PROVIDED TEXT below:
Finca El Injerto ~ Natural

Beans: Finca El Injerto  Natural 
Roaster: Namamame Hompo
Roasting Degree: High
Origin/Area: 
  Huehuetenango, Nicaragua
Grade: SHB
Screen: N/A
Defect: N/A
Altitude: 1,580m
Variety: African Gesha 
Process: Natural
※2015 Competition lot

【Flavor scale】
Aroma: 5
Sweetness: 5
Acidity: 3
Bitterness: 3
Richness: 3
※Grade 1 to 5

【Impression】
Light to medium dark, fruity, orange, yellow peach, young banana, dutch cocoa, a touch of cardamon, slightly syrupy, dark maple, medium body, matured, clean, light texture, juicy, lightly creamy at the end, well balanced bitterness and sweetness, mellow tangy-ness, walnuts skin, clean citric acidity, orange, high tone of lemon, lime, brown sugar, cacao nib, cocoa powder, coffee caramel, whole almond butter, dark chocolate, citric light acidity and slight caramel like creamy sweetness as a long lasting aftertaste.    

【Note】
Retail price of this beans is USD26.00 per 100g, roasted.  Amazing, isn't it?  
Making the story sorter, this is the one to try just for "a topic" or your own experience how the coffee can be "vintage" or "premium" like wines.  This is certainly not for every cup not because the price but flavor;yet, still this is entertaining.
End of PROVIDED TEXT.
- TRY IT -
Reproduce everything in the coffee tasting notes from "Making the story" down to "this is entertaining.".
SUPPLIED INFORMATION below:
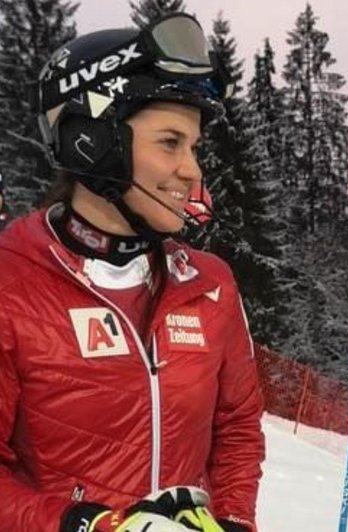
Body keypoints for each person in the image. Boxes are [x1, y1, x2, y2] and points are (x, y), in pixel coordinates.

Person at [0, 14, 264, 532]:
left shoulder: (210, 284)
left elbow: (237, 428)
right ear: (91, 141)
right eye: (170, 143)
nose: (192, 170)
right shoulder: (11, 281)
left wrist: (233, 520)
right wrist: (87, 525)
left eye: (194, 147)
End of SUPPLIED INFORMATION.
- ANSWER TO THIS TASK -
Making the story sorter, this is the one to try just for "a topic" or your own experience how the coffee can be "vintage" or "premium" like wines.  This is certainly not for every cup not because the price but flavor;yet, still this is entertaining.